Purified Mouse Anti-Rat CD11a
Clone WT.1 (RUO)
- Brand BD Pharmingen™
- Alternative Name Integrin αL chain; LFA-1 α chain; Itgal
- Concentration 0.5 mg/ml
- Isotype Mouse BALB/c IgG2a, κ
- Reactivity Rat (QC Testing)
Flow cytometry (Routinely Tested)
Immunohistochemistry-frozen, Inhibition, Immunoprecipitation, Blocking (Reported)
- Immunogen PHA-stimulated rat splenocytes and rat thymic lymphoma FTL-43
- Storage Buffer Aqueous buffered solution containing ≤0.09% sodium azide.
- Regulatory Status RUO
Regulatory Status Legend
The WT.5 monoclonal antibody specifically recognizes the alpha subunit of LFA-1 (αLβ2 integrin, CD11a/CD18), a heterodimeric surface glycoprotein which is found on the majority of leukocytes, but not on peritoneal macrophages or peritoneal mast cells. LFA-1 mediates a variety of heterotypic and homotypic intercellular adhesions through interaction with ICAM-1 (CD54) and ICAM-2 (CD102). WT.1 mAb recognizes both the activated and unactivated forms of LFA-1. It inhibits the binding of LFA-1 to ICAM-1 in several in vitro assays, including binding of Concanavalin A-stimulated lymphocytes (Con A blasts) to purified ICAM-1 and Mg2+-dependent aggregation of concanavalin A-stimulated blasts. It has also been reported to inhibit leukocyte infiltration in several in vivo models of inflammation.
This antibody is routinely tested by flow cytometric analysis. Other applications were tested at BD Biosciences Pharmingen during antibody development only or reported in the literature.
Suggested Companion Products
Preparation and Storage
The monoclonal antibody was purified from tissue culture supernatant or ascites by affinity chromatography.
Store undiluted at 4°C.
- Since applications vary, each investigator should titrate the reagent to obtain optimal results.
- Please refer to www.bdbiosciences.com/pharmingen/protocols for technical protocols.

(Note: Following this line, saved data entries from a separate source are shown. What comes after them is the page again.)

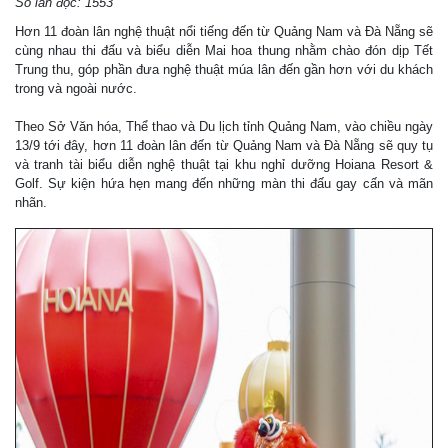
Số lần đọc: 1553
Hơn 11 đoàn lân nghệ thuật nổi tiếng đến từ Quảng Nam và Đà Nẵng sẽ
cùng nhau thi đấu và biểu diễn Mai hoa thung nhằm chào đón dịp Tết
Trung thu, góp phần đưa nghệ thuật múa lân đến gần hơn với du khách
trong và ngoài nước.
Theo Sở Văn hóa, Thể thao và Du lịch tỉnh Quảng Nam, vào chiều ngày
13/9 tới đây, hơn 11 đoàn lân đến từ Quảng Nam và Đà Nẵng sẽ quy tụ
và tranh tài biểu diễn nghệ thuật tại khu nghỉ dưỡng Hoiana Resort &
Golf. Sự kiện hứa hẹn mang đến những màn thi đấu gay cấn và mãn
nhãn.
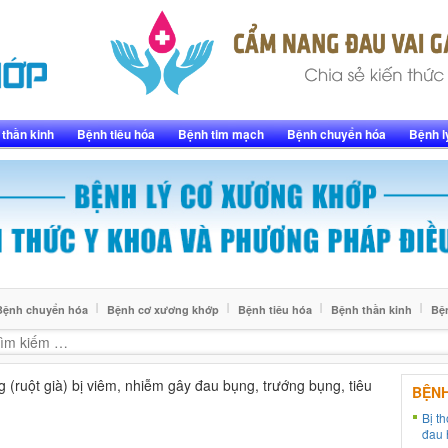
thần kinh
Bệnh tiêu hóa
Bệnh tim mạch
Bệnh chuyển hóa
Bệnh l
Bệnh chuyển hóa
Bệnh cơ xương khớp
Bệnh tiêu hóa
Bệnh thần kinh
Bệ
g (ruột già) bị viêm, nhiễm gây đau bụng, trướng bụng, tiêu
BỆN
Bị t
đau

- Caution: Sodium azide yields highly toxic hydrazoic acid under acidic conditions. Dilute azide compounds in running water before discarding to avoid accumulation of potentially explosive deposits in plumbing.

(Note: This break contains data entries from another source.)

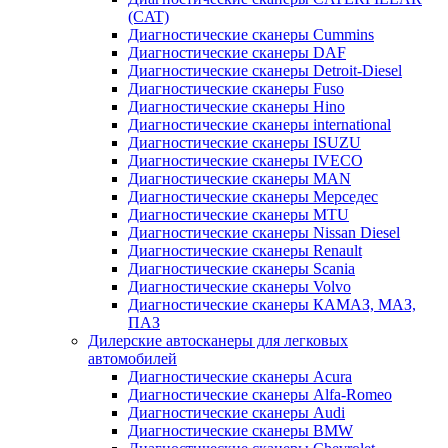
(CAT)
Диагностические сканеры Cummins
Диагностические сканеры DAF
Диагностические сканеры Detroit-Diesel
Диагностические сканеры Fuso
Диагностические сканеры Hino
Диагностические сканеры international
Диагностические сканеры ISUZU
Диагностические сканеры IVECO
Диагностические сканеры MAN
Диагностические сканеры Мерседес
Диагностические сканеры MTU
Диагностические сканеры Nissan Diesel
Диагностические сканеры Renault
Диагностические сканеры Scania
Диагностические сканеры Volvo
Диагностические сканеры КАМАЗ, МАЗ,
ПАЗ
Дилерские автосканеры для легковых
автомобилей
Диагностические сканеры Acura
Диагностические сканеры Alfa-Romeo
Диагностические сканеры Audi
Диагностические сканеры BMW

- Sodium azide is a reversible inhibitor of oxidative metabolism; therefore, antibody preparations containing this preservative agent must not be used in cell cultures nor injected into animals. Sodium azide may be removed by washing stained cells or plate-bound antibody or dialyzing soluble antibody in sodium azide-free buffer. Since endotoxin may also affect the results of functional studies, we recommend the NA/LE (No Azide/Low Endotoxin) antibody format, if available, for in vitro and in vivo use.